PROBLEM DETAILS: Leave the images out and write out each entry exactly as shown.

TASK MATERIAL:

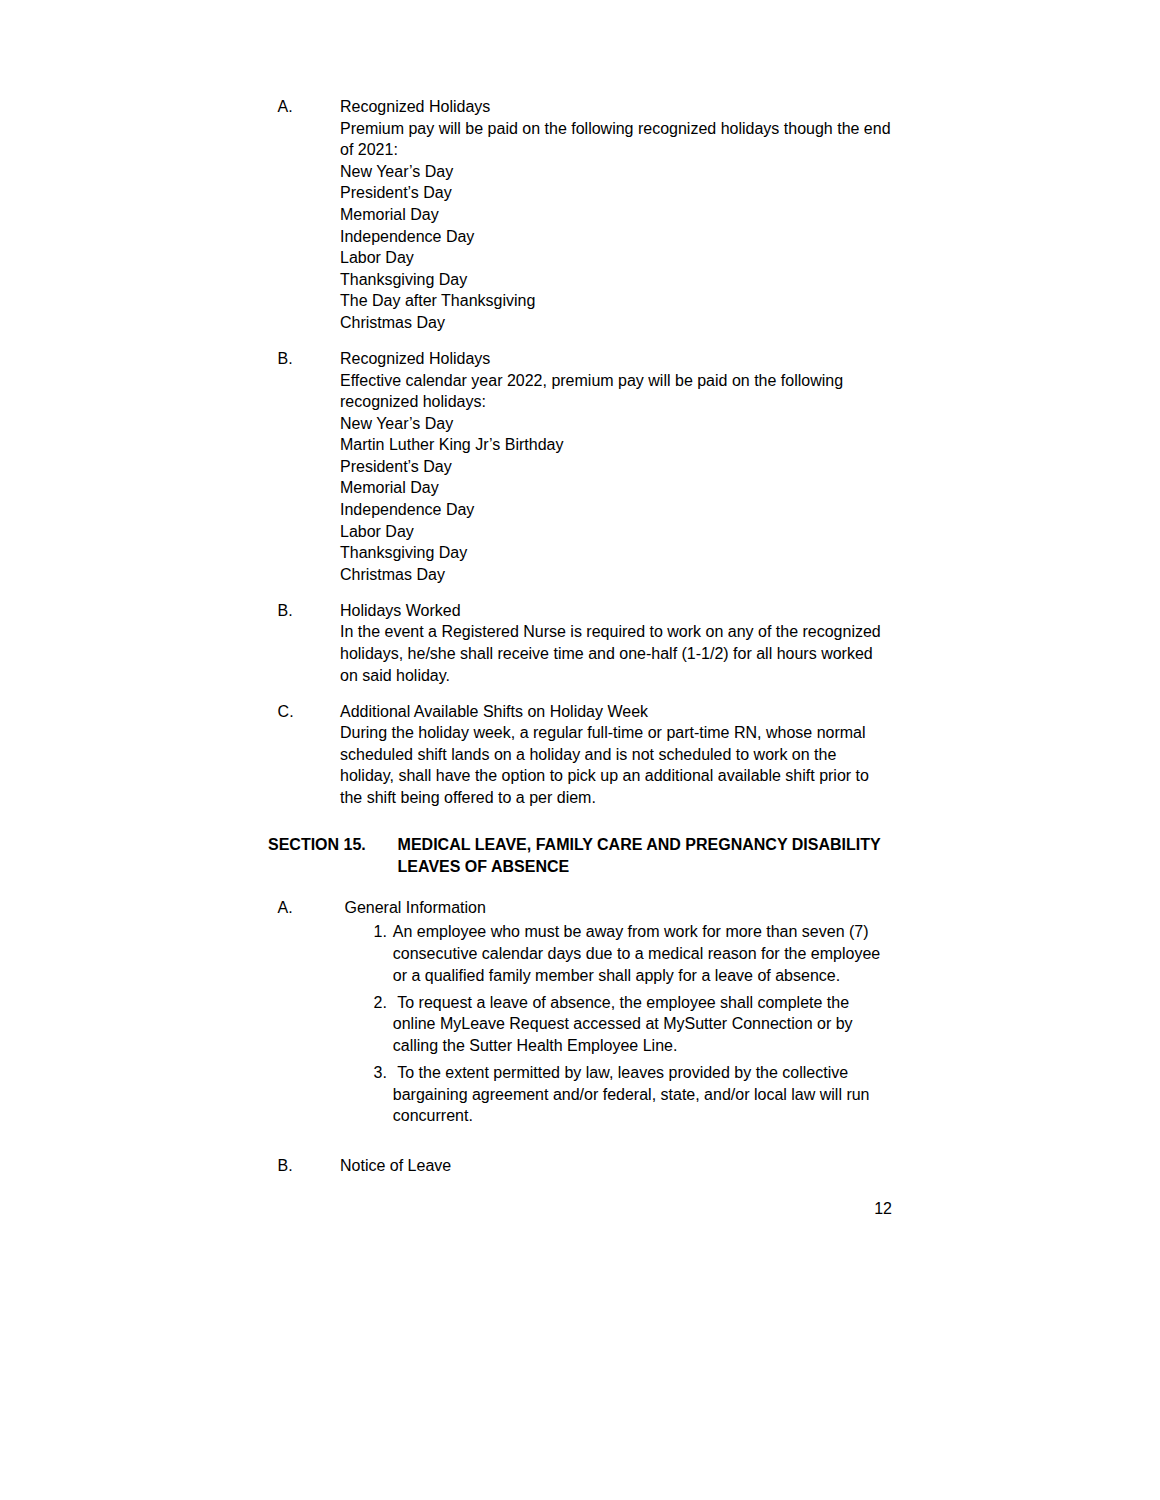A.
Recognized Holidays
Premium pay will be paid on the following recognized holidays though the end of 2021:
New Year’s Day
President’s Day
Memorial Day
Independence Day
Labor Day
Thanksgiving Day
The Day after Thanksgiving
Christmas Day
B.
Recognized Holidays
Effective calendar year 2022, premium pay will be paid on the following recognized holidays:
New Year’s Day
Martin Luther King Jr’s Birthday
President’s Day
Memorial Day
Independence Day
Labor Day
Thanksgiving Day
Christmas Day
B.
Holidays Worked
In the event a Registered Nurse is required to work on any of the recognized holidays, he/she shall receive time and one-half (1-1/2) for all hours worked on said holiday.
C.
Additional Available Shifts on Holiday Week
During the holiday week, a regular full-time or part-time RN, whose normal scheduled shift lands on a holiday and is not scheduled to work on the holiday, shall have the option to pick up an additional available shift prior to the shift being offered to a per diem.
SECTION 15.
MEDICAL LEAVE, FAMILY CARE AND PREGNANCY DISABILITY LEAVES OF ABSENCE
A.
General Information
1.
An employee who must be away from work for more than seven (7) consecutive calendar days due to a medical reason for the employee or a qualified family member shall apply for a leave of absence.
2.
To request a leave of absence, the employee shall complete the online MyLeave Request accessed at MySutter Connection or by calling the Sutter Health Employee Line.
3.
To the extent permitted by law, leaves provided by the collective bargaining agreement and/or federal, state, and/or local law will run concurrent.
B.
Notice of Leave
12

TASK SOLUTION:
A.
Recognized Holidays
Premium pay will be paid on the following recognized holidays though the end of 2021:
New Year’s Day
President’s Day
Memorial Day
Independence Day
Labor Day
Thanksgiving Day
The Day after Thanksgiving
Christmas Day
B.
Recognized Holidays
Effective calendar year 2022, premium pay will be paid on the following recognized holidays:
New Year’s Day
Martin Luther King Jr’s Birthday
President’s Day
Memorial Day
Independence Day
Labor Day
Thanksgiving Day
Christmas Day
B.
Holidays Worked
In the event a Registered Nurse is required to work on any of the recognized holidays, he/she shall receive time and one-half (1-1/2) for all hours worked on said holiday.
C.
Additional Available Shifts on Holiday Week
During the holiday week, a regular full-time or part-time RN, whose normal scheduled shift lands on a holiday and is not scheduled to work on the holiday, shall have the option to pick up an additional available shift prior to the shift being offered to a per diem.
SECTION 15.
MEDICAL LEAVE, FAMILY CARE AND PREGNANCY DISABILITY LEAVES OF ABSENCE
A.
General Information
1.
An employee who must be away from work for more than seven (7) consecutive calendar days due to a medical reason for the employee or a qualified family member shall apply for a leave of absence.
2.
To request a leave of absence, the employee shall complete the online MyLeave Request accessed at MySutter Connection or by calling the Sutter Health Employee Line.
3.
To the extent permitted by law, leaves provided by the collective bargaining agreement and/or federal, state, and/or local law will run concurrent.
B.
Notice of Leave
12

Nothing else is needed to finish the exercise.